The English noun "spam" in the Spam filter can be reproduced with the German word waste. Originally it meant canned meat. These are unwanted electronic messages in the IT area; ie they are delivered without the wishes of the recipient. Mostly they contain advertising. According to research by the Hamburg statistics portal Statista, the number of worldwide spam emails per year was 2014 28 billion. It is a global problem that is solved with the help of a spam filter; Specifically, unwanted messages are to be sorted out by a computer program. The cause of such unwanted mail is referred to as a spammer, the process as spamming or spamming.
Areas of application of a spam filter
Classically speaking, the use of a spam filter was limited to the sorting out of unwanted emails. For this purpose, algorithms were used to construct modules for e-mail programs and mail servers. However, as the importance of advertising on the Internet has increased in the past more and more, newer programs also filter pages. Specifically, spam filters are also used for web browsers, wikis and blogs.
Working methods of a spam filter
Spam filters access information that is directly related to an email. On the one hand, this can be the content of the mail itself, but the originator of a message can also be checked to a limited extent. Three methods have been established:
a) The Blacklist method, A blacklist is a "blacklist" that is synonymous with an unwanted contact. In terms of content, such a list lists certain terms and keywords. An algorithm searches a mail for these keywords; if he finds such, this leads to a mail being sorted out. The same procedure can be extended to the sender. Many spam filters that use the blacklist method already contain a large amount of data. Users can extend this partially according to their personal needs.
b) The Bayesian Filter Method. The Bayesian filter method is based on the theory of probability and requires the cooperation of the user, especially at the beginning of the assignment. If set correctly, it is superior to the blacklist method. The user must classify received mails as spam or non-spam. In the background, the Bayessian filter learns the rules without any intervention in the algorithms. After about 1.000 itself sorted mails, the filter works independently. The Bayesian filter also continues to learn as part of subsequent re-sorting.

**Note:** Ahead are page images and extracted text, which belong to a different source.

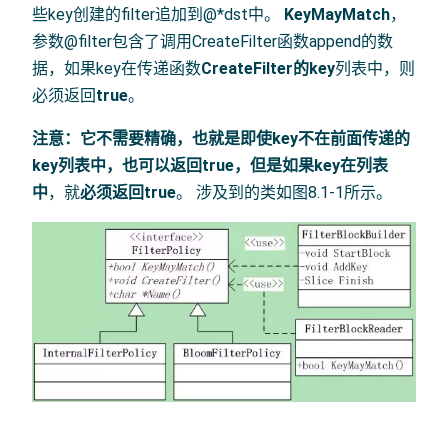
些key创建的filter追加到@*dst中。
KeyMayMatch
，
参数@filter包含了调用CreateFilter函数append的数
据，如果key在传递函数
CreateFilter的key
列表中，则
必须返回
true
。
注意：
它不需要精确，也就是即使key不在前面传递的
key列表中，也可以返回true，但是如果
key在列表
中
，就
必须返回true
。 涉及到的类如图8.1-1所示。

c) The database based solutions. Advertising emails in particular contain a series of data that should lead to a concrete contact. These include, above all, the URL of a website and the telephone number. Database-based solutions allow algorithms to search for this information. If they are found, mails are sorted out. The success rate of such procedures can be described as very good. It is true that you can redesign advertising emails over and over again and thus in an unlimited number; however, certain dates always remain the same.
Error rates of spam filters
Spam mails have become increasingly sophisticated in the past. As a result, the spam filter application needs to evolve. This is associated with effort and costs, which is why some providers for a possible service charges. In addition, sorting by means of programs is associated with an error rate, which can be reduced by a training. False negative detection is when spam emails reach the regular inbox; False positive detection, on the other hand, refers to the process of holding normal mail as spam. While optimization measures reduce the false negative detection error rate to ten to one percent, the false positive bias tends to zero.
A well-known spam filter is for example SpamAssassin, which is used by most eMailprovidern.